Why Figma Matters in AI Enabled Product Design
Image Source: Figma
Figma sits at a busy junction where design teams, developers, and increasingly AI coding tools meet. In 2025, the company has been expanding beyond interface design into a broader set of creation and delivery tools including Figma Draw, Figma Slides, and Figma Make, alongside Dev Mode for developer handoff.
That expansion is happening while AI driven workflows are shifting from “generate an idea” toward “generate a buildable artefact”, which raises two practical demands: tighter control over edits inside the design tool, and better ways to feed accurate design context into AI agents that write code.
AI Image Edits Inside Figma Design and Figma Draw
This week, Figma announced three AI powered image editing tools inside Figma Design and Figma Draw: Erase Object, Isolate Object, and Expand Image, plus a consolidated image editing toolbar that groups these with existing image features such as background removal.
Figma says the new tools are available to users with a Full seat on Professional, Organization, and Enterprise plans where AI is enabled, and that it intends to bring them to more products across its platform next year. It also notes that AI actions consume credits.
From a workflow point of view, the practical impact is less about novelty and more about reducing context switching: basic object removal, isolation, and canvas expansion are common “quick fixes” that otherwise push teams into separate image editors.
Figma Connects to AI Agents Through MCP
In parallel, Figma has been building around the Model Context Protocol, a standard intended to connect large language model applications to tools and data sources. The protocol’s current specification defines MCP as an open protocol for integrating LLM applications with external tools and context.
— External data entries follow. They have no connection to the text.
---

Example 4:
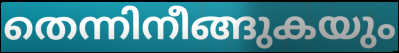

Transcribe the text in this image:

തെന്നിനീങ്ങുകയും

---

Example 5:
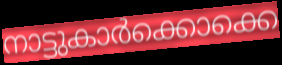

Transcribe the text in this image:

നാട്ടുകാർക്കൊക്കെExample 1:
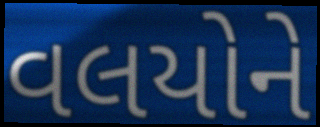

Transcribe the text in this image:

વલયોને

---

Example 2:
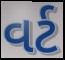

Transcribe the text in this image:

વર્ટ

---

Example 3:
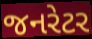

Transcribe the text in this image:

જનરેટર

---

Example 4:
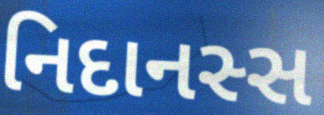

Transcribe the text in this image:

નિદાનસ્સ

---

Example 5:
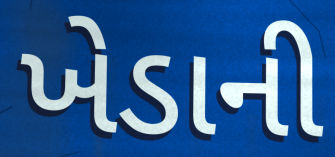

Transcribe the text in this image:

ખેડાની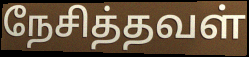
நேசித்தவள்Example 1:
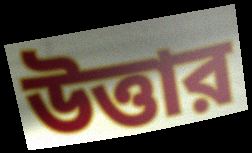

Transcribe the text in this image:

উত্তার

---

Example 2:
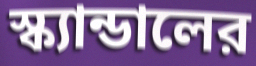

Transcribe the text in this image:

স্ক্যান্ডালের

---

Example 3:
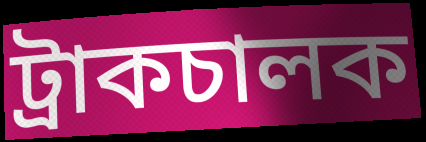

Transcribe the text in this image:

ট্রাকচালক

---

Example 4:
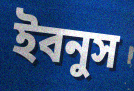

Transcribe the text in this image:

ইবনুস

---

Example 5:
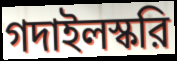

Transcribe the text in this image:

গদাইলস্করিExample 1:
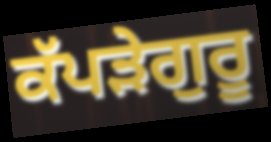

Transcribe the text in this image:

ਕੱਪੜੇਗੁਰੂ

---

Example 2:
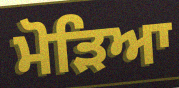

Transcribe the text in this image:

ਮੋੜਿਆ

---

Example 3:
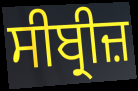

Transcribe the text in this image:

ਸੀਬ੍ਰੀਜ਼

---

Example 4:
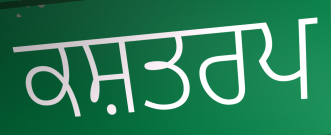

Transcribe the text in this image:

ਕਸ਼ਤਰਪ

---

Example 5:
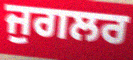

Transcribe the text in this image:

ਜੁਗਲਰ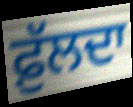
ਫ਼ੁੱਲਦਾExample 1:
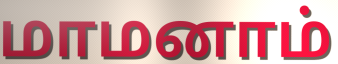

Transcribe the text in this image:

மாமனாம்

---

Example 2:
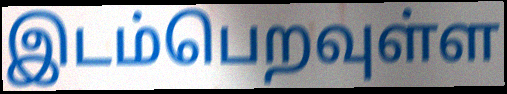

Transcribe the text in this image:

இடம்பெறவுள்ள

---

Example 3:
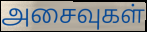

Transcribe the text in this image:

அசைவுகள்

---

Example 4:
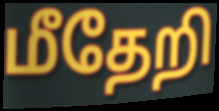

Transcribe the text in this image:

மீதேறி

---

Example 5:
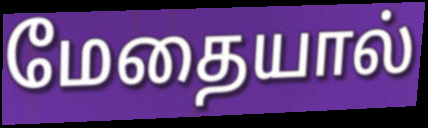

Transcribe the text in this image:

மேதையால்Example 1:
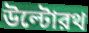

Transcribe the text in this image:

উল্টোরথ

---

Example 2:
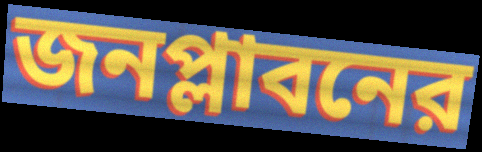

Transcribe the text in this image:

জনপ্লাবনের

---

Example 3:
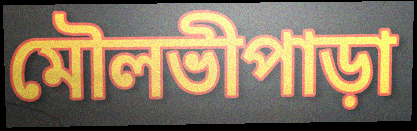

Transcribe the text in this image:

মৌলভীপাড়া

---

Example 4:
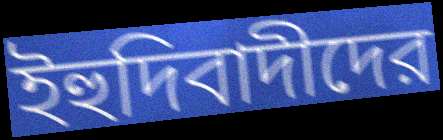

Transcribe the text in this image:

ইহুদিবাদীদের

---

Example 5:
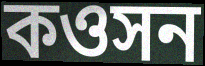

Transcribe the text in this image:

কওসন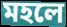
মহলে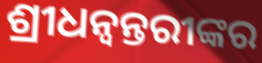
ଶ୍ରୀଧନ୍ୱନ୍ତରୀଙ୍କର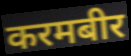
करमबीरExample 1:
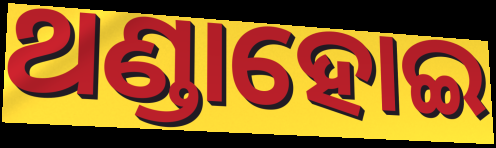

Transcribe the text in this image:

ଥଣ୍ଡାହୋଇ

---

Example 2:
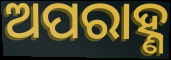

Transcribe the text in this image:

ଅପରାହ୍ଣ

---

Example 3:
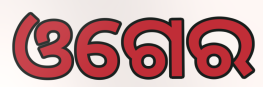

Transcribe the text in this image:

ଓଗେର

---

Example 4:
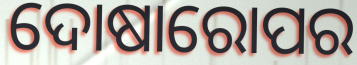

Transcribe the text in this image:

ଦୋଷାରୋପର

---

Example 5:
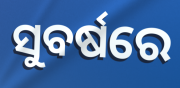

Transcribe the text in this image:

ସୁବର୍ଷରେ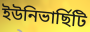
ইউনিভাৰ্ছিটি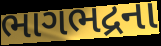
ભાગભદ્રનાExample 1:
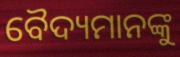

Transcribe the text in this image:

ବୈଦ୍ୟମାନଙ୍କୁ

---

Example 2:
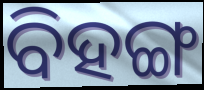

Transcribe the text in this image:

ବିହଙ୍ଗ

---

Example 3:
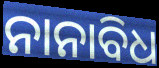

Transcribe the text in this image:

ନାନାବିଧ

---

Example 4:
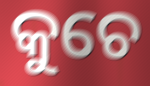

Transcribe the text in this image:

କୁଚେ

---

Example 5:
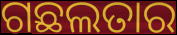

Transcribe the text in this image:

ଗଛଲତାର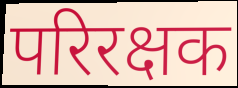
परिरक्षकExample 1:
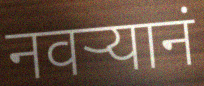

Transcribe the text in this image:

नवऱ्यानं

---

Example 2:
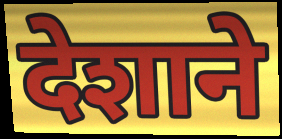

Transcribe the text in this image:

देशाने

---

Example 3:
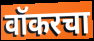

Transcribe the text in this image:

वॉकरचा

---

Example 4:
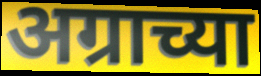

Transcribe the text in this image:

अग्राच्या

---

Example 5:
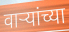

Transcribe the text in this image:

वाऱ्यांच्याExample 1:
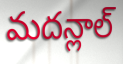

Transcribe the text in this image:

మదన్లాల్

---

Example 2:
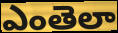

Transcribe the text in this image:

ఎంతెలా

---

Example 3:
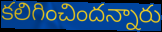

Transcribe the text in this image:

కలిగించిందన్నారు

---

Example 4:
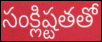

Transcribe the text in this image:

సంక్లిష్టతతో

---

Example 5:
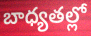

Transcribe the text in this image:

బాధ్యతల్లో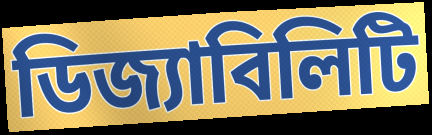
ডিজ্যাবিলিটি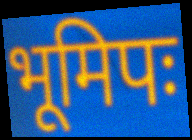
भूमिपः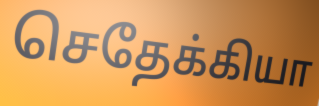
செதேக்கியாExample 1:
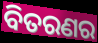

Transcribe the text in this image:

ବିତରଣର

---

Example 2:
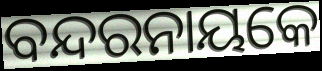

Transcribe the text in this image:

ବନ୍ଦରନାୟକେ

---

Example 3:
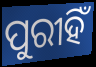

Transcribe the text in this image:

ପୁରୀହିଁ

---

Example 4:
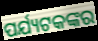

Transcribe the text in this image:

ପର୍ଯ୍ୟଟକଙ୍କର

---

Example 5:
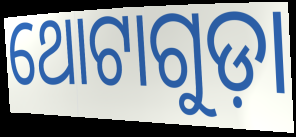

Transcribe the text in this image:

ଥୋଟାଗୁଡ଼ା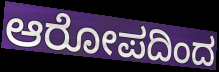
ಆರೋಪದಿಂದ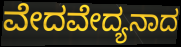
ವೇದವೇದ್ಯನಾದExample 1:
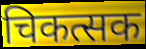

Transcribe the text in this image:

चिकत्सक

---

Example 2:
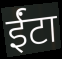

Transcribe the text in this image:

ईंटा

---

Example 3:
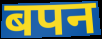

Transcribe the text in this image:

बपन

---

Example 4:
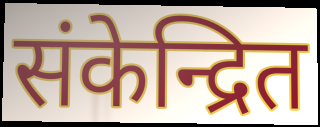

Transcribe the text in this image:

संकेन्द्रित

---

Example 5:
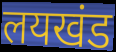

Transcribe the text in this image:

लयखंड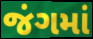
જંગમાં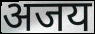
अजय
Figma’s own MCP server documentation positions this as a way to bring design context directly into AI assisted coding workflows, so an agent can reference concrete design data rather than guessing from screenshots. Figma’s help documentation also states the MCP server can provide context from Figma Design, FigJam, and Make files to AI agents that generate code.
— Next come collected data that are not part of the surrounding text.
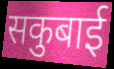
सकुबाई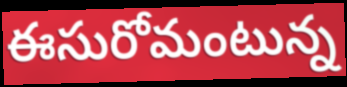
ఈసురోమంటున్నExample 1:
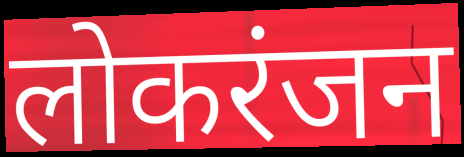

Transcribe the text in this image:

लोकरंजन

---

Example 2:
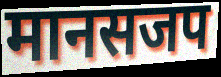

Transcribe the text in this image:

मानसजप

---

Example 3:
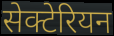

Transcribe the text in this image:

सेक्टेरियन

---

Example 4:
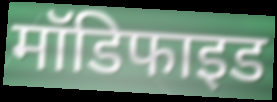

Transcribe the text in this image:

मॉडिफाइड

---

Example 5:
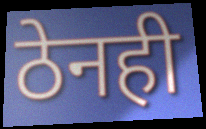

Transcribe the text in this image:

ठेनही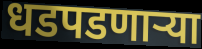
धडपडणाऱ्या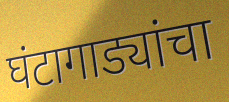
घंटागाड्यांचा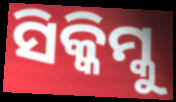
ସିକ୍କିମ୍କୁ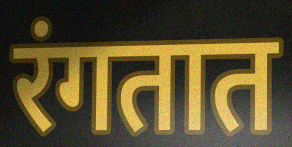
रंगतात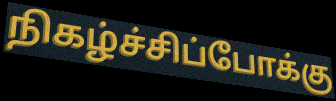
நிகழ்ச்சிப்போக்கு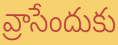
వ్రాసేందుకు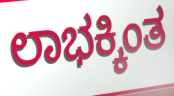
ಲಾಭಕ್ಕಿಂತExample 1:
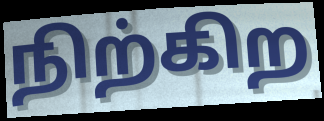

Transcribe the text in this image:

நிற்கிற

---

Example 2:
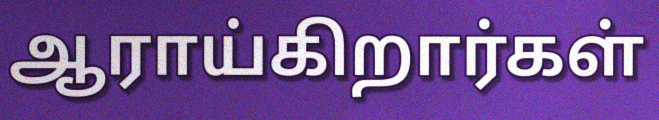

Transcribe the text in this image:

ஆராய்கிறார்கள்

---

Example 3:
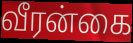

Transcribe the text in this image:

வீரன்கை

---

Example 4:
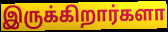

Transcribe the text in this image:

இருக்கிறார்களா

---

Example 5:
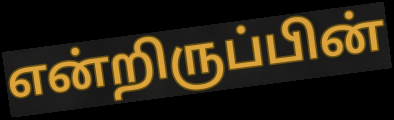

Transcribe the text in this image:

என்றிருப்பின்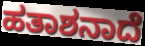
ಹತಾಶನಾದೆ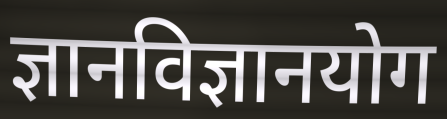
ज्ञानविज्ञानयोग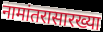
नामांतरासारख्याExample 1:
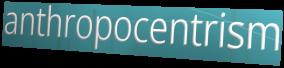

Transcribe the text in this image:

anthropocentrism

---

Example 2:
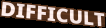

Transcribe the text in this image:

DIFFICULT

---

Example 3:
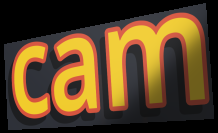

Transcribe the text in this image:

cam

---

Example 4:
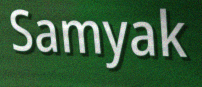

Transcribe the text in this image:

Samyak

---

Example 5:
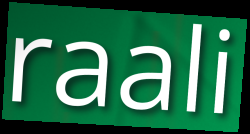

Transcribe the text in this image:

raaliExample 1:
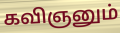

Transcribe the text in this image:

கவிஞனும்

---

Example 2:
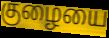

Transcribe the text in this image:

குழையை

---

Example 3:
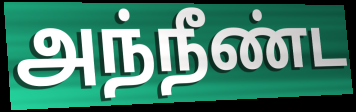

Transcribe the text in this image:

அந்நீண்ட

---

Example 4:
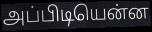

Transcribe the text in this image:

அப்பிடியென்ன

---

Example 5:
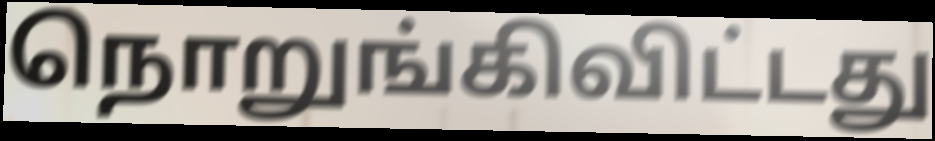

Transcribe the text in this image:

நொறுங்கிவிட்டதுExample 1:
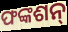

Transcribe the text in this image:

ଫଙ୍କଶନ୍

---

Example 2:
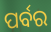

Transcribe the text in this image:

ପର୍ବର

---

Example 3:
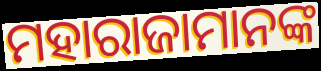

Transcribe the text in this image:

ମହାରାଜାମାନଙ୍କ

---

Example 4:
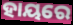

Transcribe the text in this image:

ହାୟରେ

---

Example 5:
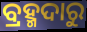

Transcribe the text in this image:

ବ୍ରହ୍ମଦାରୁ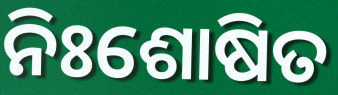
ନିଃଶୋଷିତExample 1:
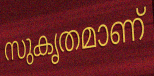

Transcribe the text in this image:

സുകൃതമാണ്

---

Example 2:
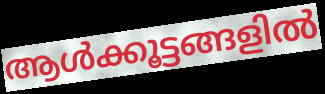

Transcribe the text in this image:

ആൾക്കൂട്ടങ്ങളിൽ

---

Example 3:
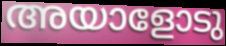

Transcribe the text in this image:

This direction lines up with a broader industry push toward shared agent standards. In early December 2025, coverage from outlets including Wired and The Verge reported that Model Context Protocol governance is being moved into a Linux Foundation backed effort focused on open standards for AI agents.
AI Credits Move from Soft Limits to Enforced Limits
Figma now ties many AI features to a credit system. Its pricing page lists included monthly AI credits by plan and seat type, and also highlights Dev Mode inspection and the MCP server as included features on paid tiers.
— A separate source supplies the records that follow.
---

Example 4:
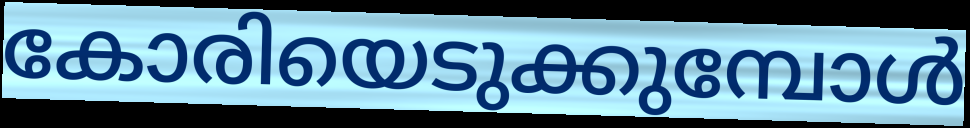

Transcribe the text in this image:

കോരിയെടുക്കുമ്പോൾ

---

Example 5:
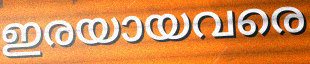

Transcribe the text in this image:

ഇരയായവരെ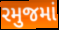
રમુજમાં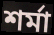
শর্মা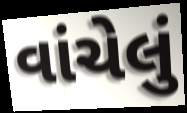
વાંચેલું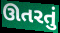
ઊતરતુંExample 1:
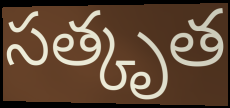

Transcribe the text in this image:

సత్కృత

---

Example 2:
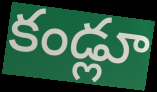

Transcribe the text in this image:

కండ్లూ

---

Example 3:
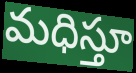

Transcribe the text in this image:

మధిస్తూ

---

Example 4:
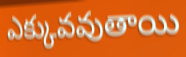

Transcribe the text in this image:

ఎక్కువవుతాయి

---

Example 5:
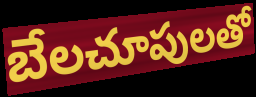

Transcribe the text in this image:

బేలచూపులతో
Figma’s AI credit documentation says limits have not been enforced for Full seat users to date, but that enforcement is scheduled to begin on 18 March 2026. It also says credits reset monthly and do not roll over.
Separately, Figma’s blog says it plans to introduce additional ways for teams to purchase AI credits from 11 March 2026.
Adobe, Canva, and Open Source Alternatives
Figma’s new image editing tools overlap with capabilities that Adobe has been pushing as part of Photoshop’s Firefly powered features, including Generative Fill and Generative Expand. Adobe’s own product pages describe these as generative AI features for adding, removing, and expanding image content.
Canva continues to target a broader audience with “Magic Studio” and related tools, including Magic Design and background removal as part of its editor workflow.
On the tooling side, Sketch remains Mac centred for its editor, while Penpot positions itself as a web based open source alternative that supports collaboration and self hosting.
The competitive pressure here is not only feature parity. It is also about where creation happens: inside a single environment versus across multiple specialised apps, and whether AI can move from “drafting” to “implementation” without losing traceability.
Independence, Then IPO
After Adobe and Figma terminated their proposed acquisition in December 2023, Figma later went public in late July 2025. The company began trading on the New York Stock Exchange on 31 July 2025 under the ticker FIG after pricing its IPO at USD $33 per share. Reuters reported the shares rose sharply on debut.
What Should be Treated Carefully
Figma’s own documentation warns that AI outputs may be misleading or wrong and should not be treated as a substitute for expert advice or independent checks. For teams using AI to generate content or code, that warning matters because design tools increasingly sit upstream of production software.
The practical implication is that AI driven speed gains are likely to depend on governance: access controls, review steps, and clarity about what parts of a workflow are generated versus authored. The shift to enforced AI credit limits in 2026 also suggests teams should plan for usage monitoring rather than assuming AI features will remain effectively unlimited on higher seats.